Engineered wooden flooring: play with the patterns

Choosing the right kind of flooring is a hard decision as floors aren’t something you change according to your mood or whenever there’s a new interior design trend.

Flooring, especially if you opt for wood flooring, is a once in a lifetime decision. Changing it isn’t only expensive, but also a challenging home renovation that includes having to move everything out of a room.

As well as seeking out the right colour, pattern or shade, it’s worth bearing in mind that different patterns on the floor can have a special visual impact on your living space. Wide planks offer an expansive and contemporary look, whilst chevron or dutch patterns add charm, resembling the intricate parquet designs of old.

With engineered wood flooring today, you can play with the patterns.

One, two or three-strip pattern

Engineered wood flooring is made with a real layer of wood on top and manufactured into convenient equally sized planks. The basic way to lay them is in a traditional floorboard pattern.

The 1-strip pattern gives a simple and pleasing feel to your home. It works well at achieving a rustic ambience, but it can also enhance a contemporary house.

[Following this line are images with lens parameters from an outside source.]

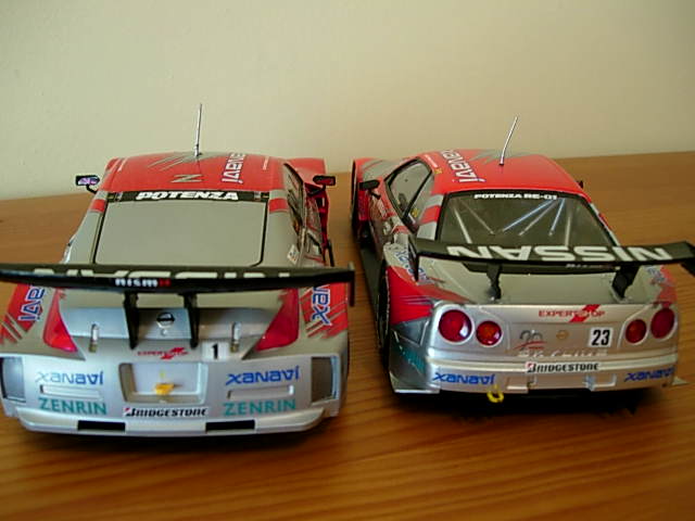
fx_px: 763
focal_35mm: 38
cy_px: 260
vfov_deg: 37.7
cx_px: 348
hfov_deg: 49.0
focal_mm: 7.8
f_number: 2.8
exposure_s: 1/32
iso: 112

One strip pattern gives an expansive wood feel

2-strip or 3-strip patterns, invite more colours and shades on the boards which can add playfulness to your space, adding warmth and depth. 3-strip patterns in engineered flooring can also be varied in tone, often having the pattern of a parquet but with the possibility of different shades.

3-strip pattern: the game of shades

Chevron and Herringbone pattern

You have no doubt seen chevron and herringbone patterns on practically everything these days from food labels to bedsheets. The zigzag formation is an eye-catching one, always interesting to look at.

With a rather interesting history, herringbone originated during the Roman Empire; it was a construction method for laying roads. The design later found its way into architecture (during the Italian Renaissance), textiles and flooring.

In western Europe, a lot of castles, Versaille included, had parquet flooring with a chevron or herringbone pattern. Today, you can find this kind of flooring in older apartments or in hip new places as the design has made a comeback.

It’s worth noting that wood tends to go with everything and especially if you are after that industrial/retro vibe in your space, where chevron or herringbone makes for a perfect finishing touch.

What’s the difference between the two?

Although the herringbone pattern is very similar to chevron, there’s a small difference. Chevron pattern has boards that meet at 45 degrees creating diagonal zigzags along one axis. Herringbone is a bit different, and the planks are rectangles laid to look like a fishbone.

The playful shape that makes flooring interesting

Dutch pattern

Dutch pattern originates from the Netherlands, as you might have guessed. It consists of three strips of wood laid vertically with one laid horizontal. It’s perhaps not as popular as the chevron/herringbone pattern, but it gives a space a more unique look. Usually, the wood laid down in this kind of pattern is natural in colour.

Dutch pattern usually goes with natural wood

When choosing wood for your floor, you can’t really go wrong – and engineered wood has the advantage of being less expensive than hardwood and is very hardwearing, better able to cope with temperature fluctuations in fact. You also can’t tell them apart to look at. Today you have the option of many different shades and patterns. Choose a classic wooden floor and it will never really go out of style.